From the distributor’s perspective, the evolution of products within the electrical industry and the speed at which these changes are happening create huge challenges. First and foremost, the purchasing decisions from a stock perspective have become the single greatest hurdle facing distributors across the country. The decision-making process to determine which products to put into inventory to best serve their contractor base and when to do so has quickly become a daily struggle. Gone are the days when rough-in products, wire, lighting, distribution equipment and tools all fallen within the classification of “commodity product.” While some of those product segments still might reside in that classification, the vast majority are changing so rapidly along with technological advancements that making the right decision at the right time becomes increasingly difficult. Over and above the stocking issue, ensuring that their salespeople are armed with the most current information about products lines that they carry becomes a an almost daily barrage of new product information that needs to be conveyed to their contractor customer base.
Manufacturers face similar challenges in their approach to the contractor market. Within the lighting segment, for example, the evolution of LEDs and the speed at which Research and Development (R&D) departments help to advance this technology has resulted in various problems which unfortunately are self-inflicted. All manufacturers are in a race to develop fixtures and lamps with the highest possible lumens at the lowest possible wattage. With advancements that continue to be achieved in this area, the end result creates issues with products becoming obsolete shortly after their launch on the market. When we look at manufacturers in the electrical distribution and controls market, the same challenges with product advancements are present within these segments. From home automation (5 years ago, did you think it would be the norm to be able to control your thermostat, open your garage door, or turn on your lights simply by saying “Alexa….?”) to advancements in breaker technology such as GFCI and AFCI integration, these segments are certainly not immune to the constantly evolving innovations that we see and face in the electrical industry on a daily basis.
This flood of new product development makes the relationship between contractors and manufacturer and distributor representatives particularly challenging in today’s environment. Even though many of these innovations, from installation process to product features and benefits, are made with the goal of making contractors’ life easier, the simple fact is that much like the rest of us, they are struggling to keep up.

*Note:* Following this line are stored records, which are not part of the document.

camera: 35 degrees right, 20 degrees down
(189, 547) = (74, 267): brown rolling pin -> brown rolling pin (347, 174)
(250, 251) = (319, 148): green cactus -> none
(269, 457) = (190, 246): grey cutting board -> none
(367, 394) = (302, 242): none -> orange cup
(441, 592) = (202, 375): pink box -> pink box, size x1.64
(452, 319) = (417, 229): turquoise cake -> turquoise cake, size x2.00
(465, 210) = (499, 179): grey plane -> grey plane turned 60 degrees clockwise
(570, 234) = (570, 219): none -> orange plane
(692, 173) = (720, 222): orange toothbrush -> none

The contractor market is evolving with all these changes. For example, over the last few years, we have seen many contractors get into the network cabling and integration segment as more and more products require network connection along with power connection. This has been done by internal department development and also through acquisition. Along with these initiatives, contractors have been taking a long look at their organizational structure, bringing in new team members with specialty focus areas to ensure that they are current with today’s end user demands and expectations.
Feedback from the contractor segment is that they certainly recognize their need to progress along with the industry. That being said, they will be relying on their distributor and manufacturer representatives to be some of their key sources of information. As a result, manufacturers and distributors are evolving their recruitment strategies, looking more and more for sales representative candidates who have technology backgrounds/education. The ideal sales representatives for the future will offer a balance of technological knowledge and relationship building skills. Gone are the days when sales representatives simply earn business by being nice people! Contractors expect more today. They expect these representatives to bring expertise and solution-based information to the table to make the contractors’ job easier and more efficient.

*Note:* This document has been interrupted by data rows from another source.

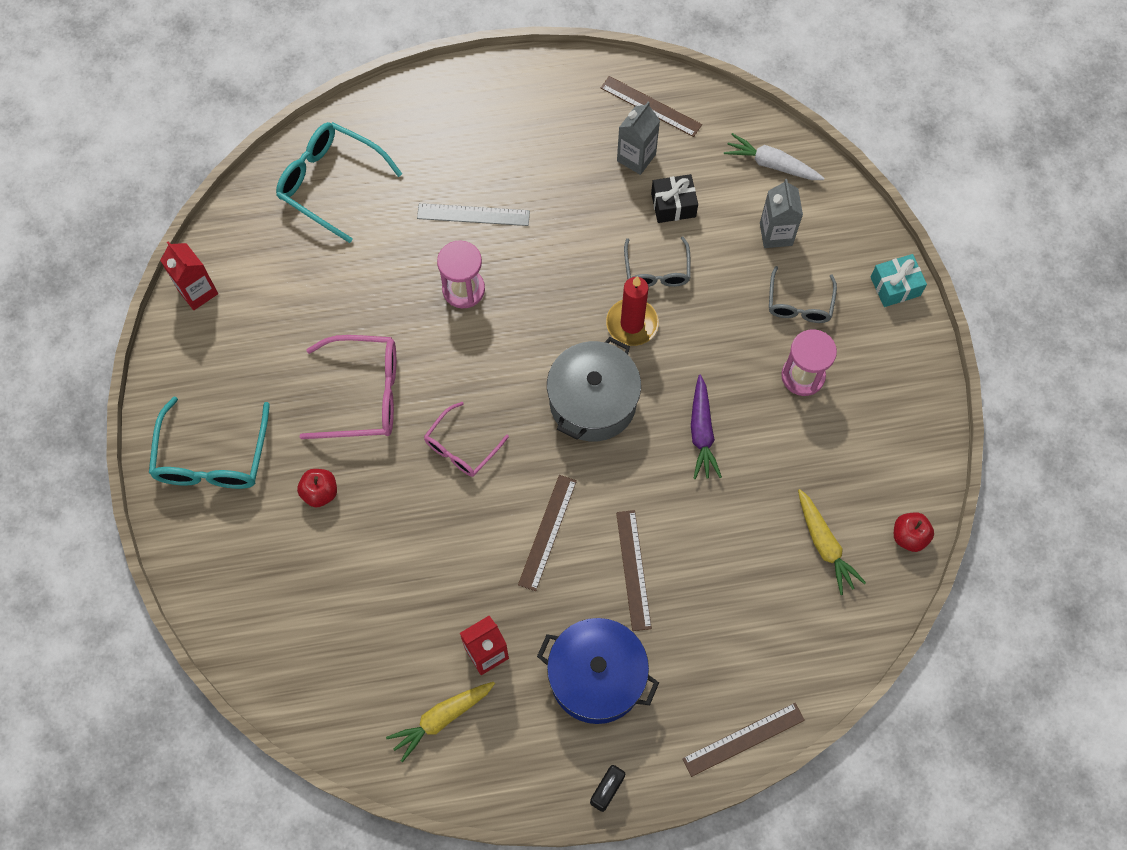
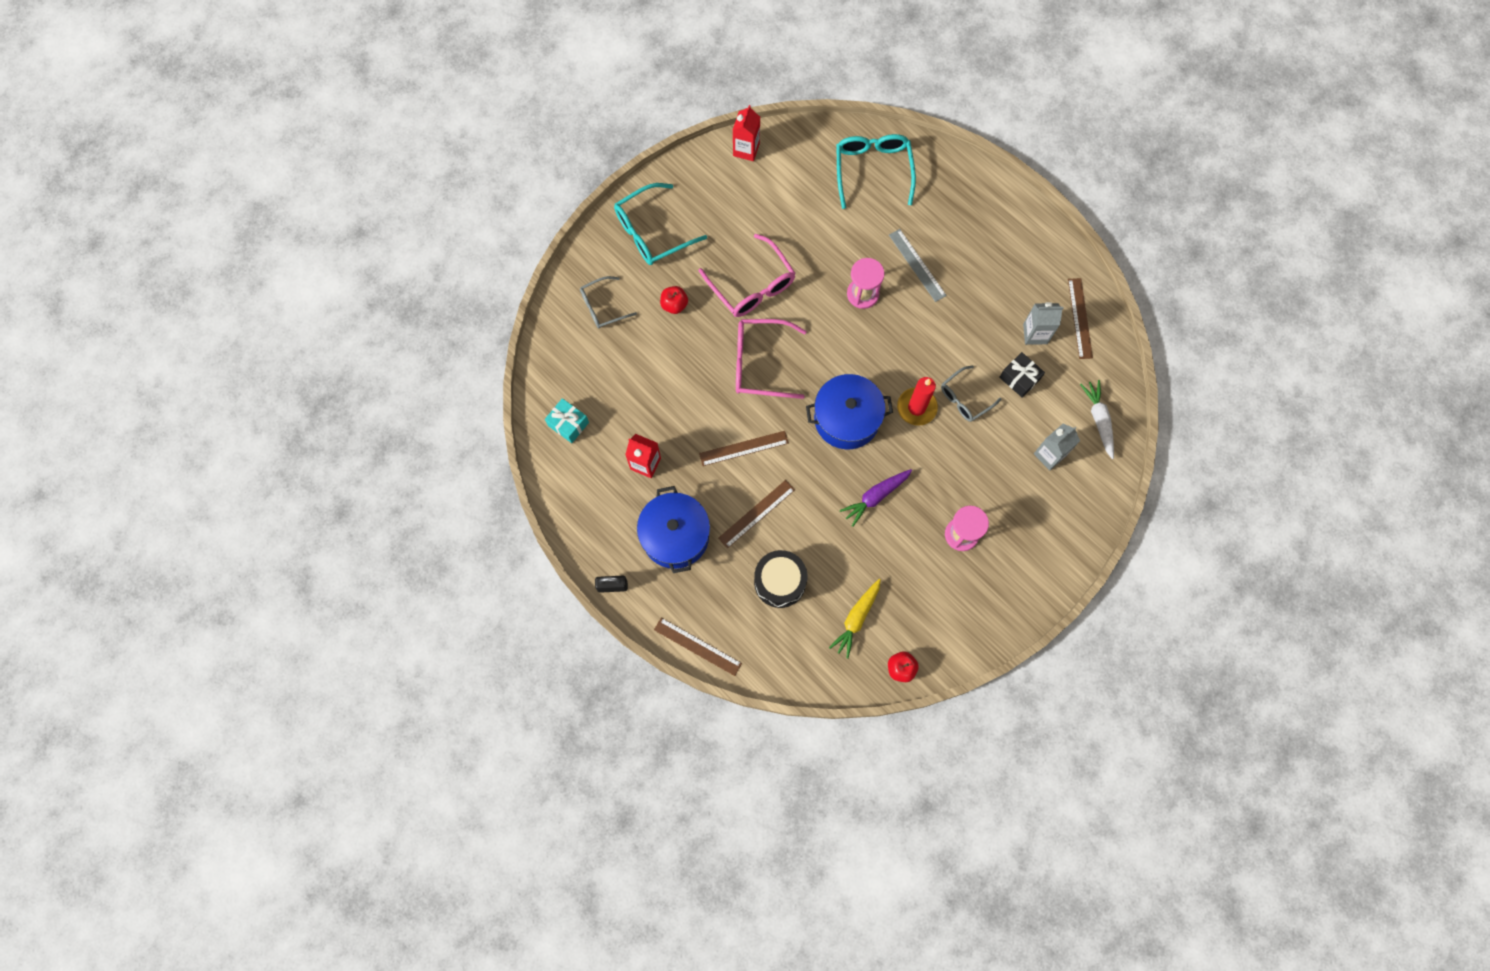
camera: 55 degrees right, 5 degrees up
(442, 718) = (590, 465): yellow carrot -> none
(461, 447) = (760, 363): pink glasses -> pink glasses, size x1.60
(593, 402) = (846, 419): grey pot -> blue pot
(729, 598) = (780, 582): none -> black drum
(799, 304) = (1011, 501): grey glasses -> grey glasses (602, 307)
(895, 286) = (1071, 554): turquoise gift -> turquoise gift (568, 424)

In the end, it is imperative that these reps provide accurate and timely information to the appropriate people within the contractor organization. Navigating this labyrinth of new and current product information and the needs/expectations of contractors is not easy and will continue to be challenging. However, those who can provide real solutions to their contractor accounts will see positive results. Through progressive strategies such as Electro-Federation Canada’s Young Professionals Network (YPN), initiatives such as those listed above are being undertaken to help shape the face of the next generation of industry professionals.
Sean Bernard is Ontario Sales Manager for Standard Products Inc. and Ontario Chair and National Vice-Chair of EFC’s Young Professionals Network. Sean is a graduate of Durham College’s Sports Management program and holds a certificate in Distribution Management from Texas A&M University. He is in his 12th year in the electrical industry and has worked in the manufacturing and distributor sectors.